Department of Small Animal Medicine and Surgery, University of Veterinary Medicine Hannover, Hannover, Germany.
Totally Vets, Feilding, New Zealand.
N Z Vet J. 2024 Nov;72(6):341-346. doi: 10.1080/00480169.2024.2389928. Epub 2024 Aug 14.
A 4-month-old male Shih Tzu dog (Case 1) and an 11-month-old female Devon Rex cat (Case 2) were referred to specialist veterinary hospitals for evaluation of right thoracic lameness and growth abnormality in the distal aspect of the forelimb.

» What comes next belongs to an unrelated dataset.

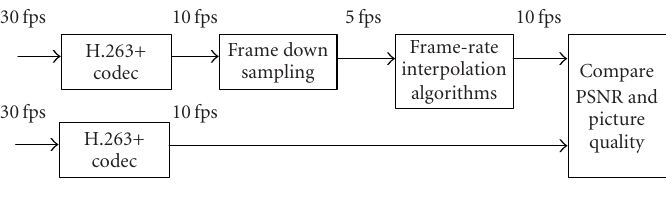
Figure 3: Simulation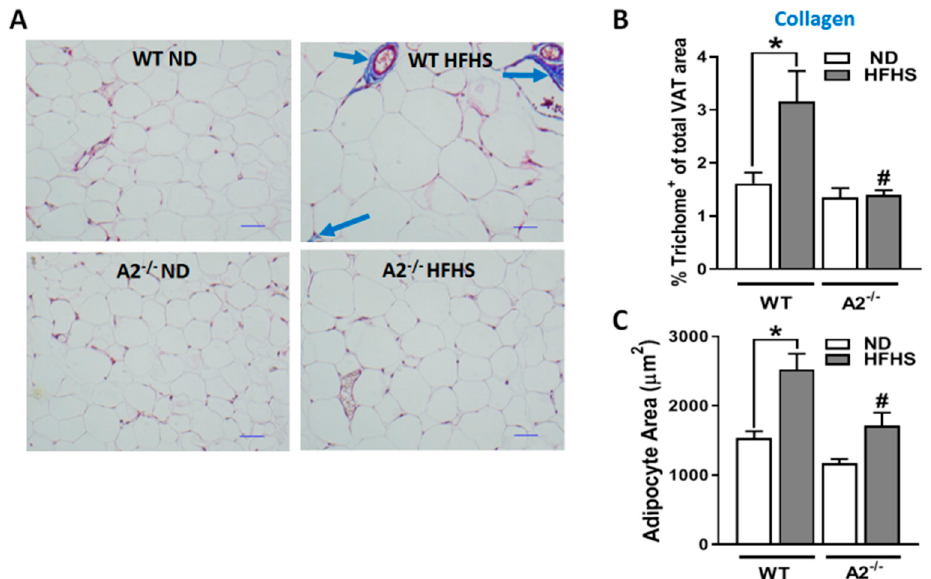
Figure 3. A2 deletion limits HFHS-induced VAT fibrosis and adipocyte hypertrophy. Representative photomicrographs of VAT show Masson’s trichrome staining of collagen/fibrosis depicted in blue color ( A ), Scale bar = 20 µ M and quantified as % of trichrome positive area to total VAT area ( B ). Quantification of HFHS diet-induced increases in adipocyte area is shown for WT and A2 − / − mice ( C ). Data are presented as mean ± SEM, n = 3–5 mice/group. * P < 0.05 when compared to ND-fed mice within the same genotype, # P < 0.05 when compared to WT on the same diet.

Non-weight-bearing lameness and decreased range of motion were noted in the affected limbs of both cases. Case 1 had a plantigrade stance, and a cleft separation between the first and second digits extending upwards to the distal third of the antebrachium. There was no pain on palpation, and the affected limb was shorter than the contralateral. Radiographic examination revealed cleft separation between metacarpal bones I and II, and carpal bone fusion (I, II, III), and the distal radius ended freely and was attached to the first metacarpal bone.Case 2 had a small cleft medial to metacarpal III. The limb was consistently held in abduction and had marked carpal varus. The limb had never been used for weight bearing. Radiographic examination showed agenesis of metacarpal bone II and separation of metacarpals I and III. The radius and ulna were separated and the radial head did not articulate normally at the elbow, leading to marked elbow incongruity.

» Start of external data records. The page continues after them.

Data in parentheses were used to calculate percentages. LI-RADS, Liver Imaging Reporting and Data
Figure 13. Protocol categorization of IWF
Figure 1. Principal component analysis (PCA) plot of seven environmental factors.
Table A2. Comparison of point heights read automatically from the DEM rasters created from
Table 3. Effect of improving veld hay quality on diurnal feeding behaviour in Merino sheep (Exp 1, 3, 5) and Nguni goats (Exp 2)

Ectrodactyly in both cases.
Amputation of the radius followed by ulnocarpal arthrodesis were performed in both cases. Follow-up evaluations up to 1 year (Case 1) and 10 weeks (Case 2) after surgery indicated satisfactory arthrodesis fusion, owner satisfaction, and a good clinical outcome.

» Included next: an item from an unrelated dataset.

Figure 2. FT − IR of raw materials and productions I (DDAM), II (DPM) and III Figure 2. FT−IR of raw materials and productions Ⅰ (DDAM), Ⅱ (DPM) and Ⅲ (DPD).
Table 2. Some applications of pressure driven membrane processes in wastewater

Ectrodactyly is a rare congenital deformity of the forelimb with a heterogeneous character, requiring an individualised treatment plan. These are the first cases reported in the literature of ectrodactyly in small animals that were treated successfully with ulnocarpal arthrodesis. This case series therefore provides evidence in support of this treatment option for this heterogeneous congenital deformity.
一只 4 月龄雄性西施犬(病例 1)和一只 11 月龄雌性德文雷克斯猫(病例 2)因右胸跛行和前肢远端生长异常被转诊至专科兽医医院进行评估。
两只病例的患病肢体均出现非负重性跛行和运动范围减小。病例 1呈跖行姿势,第一和第二指之间有裂分,向上延伸至前肢臂远端的三分之一处。触诊时无疼痛,患病肢体比对侧短。放射学检查显示掌骨 I 和 II 之间有裂分,腕骨融合(I、II、III),桡骨远端自由终止,与第一掌骨相连。病例 2在第三掌骨内侧有小的裂分。该肢体始终保持外展位,并有明显的腕骨内翻。该肢体从未用于负重。放射学检查显示第二掌骨缺如,第一和第三掌骨分离。桡骨和尺骨分离,桡骨头在肘部不能正常关节,导致明显的肘不吻合。
两只病例均为并指畸形。
两只病例均进行了桡骨截断术,随后进行尺腕关节融合术。手术后随访评估 1 年(病例 1)和 10 周(病例 2),结果显示关节融合融合良好,主人满意,临床效果良好。
并指畸形是一种罕见的前肢先天性畸形,具有异质性特征,需要个体化的治疗计划。这是首例文献报道的小动物并指畸形病例,成功采用尺腕关节融合术治疗。因此,该病例系列为这种先天性畸形提供了支持这种治疗选择的证据。